With EzResus, health practitioners no longer have to consult books or the internet and then make complicated calculations many times over on a piece of paper.
The app has all the tools needed to figure out appropriate emergency treatment for patients in the same place.
“We’re talking about drug dosing, equipment selection, some checklists for procedures, just to offload our brains so we can focus on the patient,” Lemaire said.
The app is a non-profit venture. Charles-Lemoyne hospital foundation helped set it up by providing initial funding.
“My first impression came in one word: wow,” said Nathalie Boudreau, the foundation’s president and executive director. “It was absolutely amazing to see such a young doctor to come up with a project so original, so different.”
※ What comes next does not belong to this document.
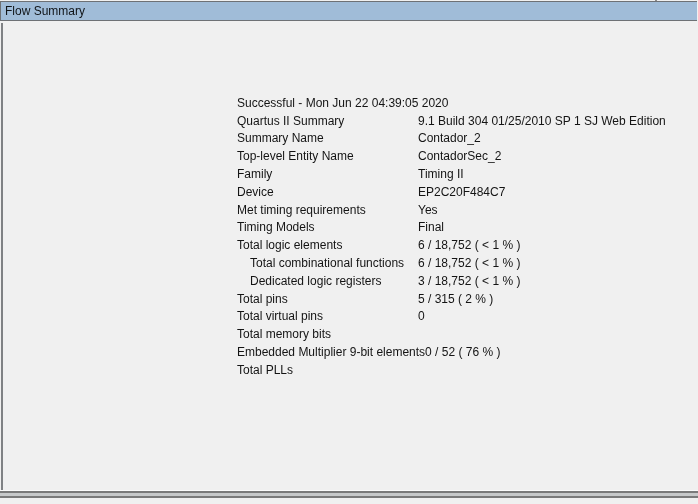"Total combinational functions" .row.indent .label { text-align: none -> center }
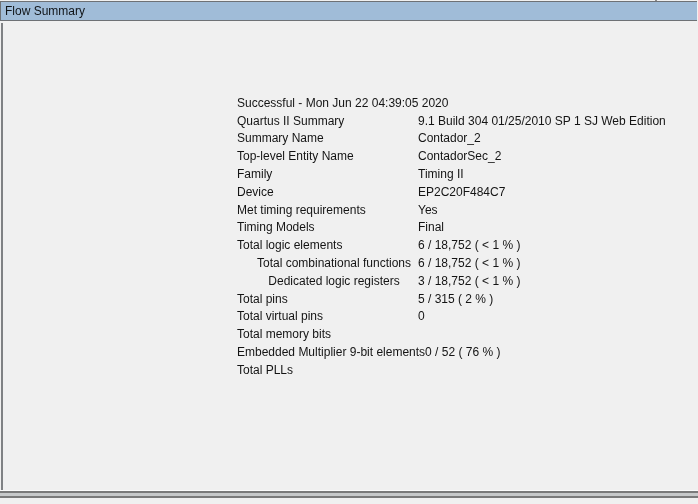"Total registers" div.row { html: none -> <div> <span>Total registers</span> <span>3</span> </div> }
A team of volunteers has been working to input all the necessary information – from nurses to pharmacists and emergency doctors like Jean-François Couture.
“It’s really just a great tool that helps the whole team and really rapidly you can have reliable calculations,” Couture said.
There are now nearly 5,000 users in 29 different countries around the world, and if it were to win the competition, the app has the chance of improving care beyond the confines of planet Earth.
“It’s super, super exciting,” said Lemaire. “We get funding, then we get a chance to collaborate with the Canadian Space Agency, so it would give us the money and the leverage to make this dream happen, distribute the app as broadly as possible and maybe some day help an astronaut on the road to Mars.”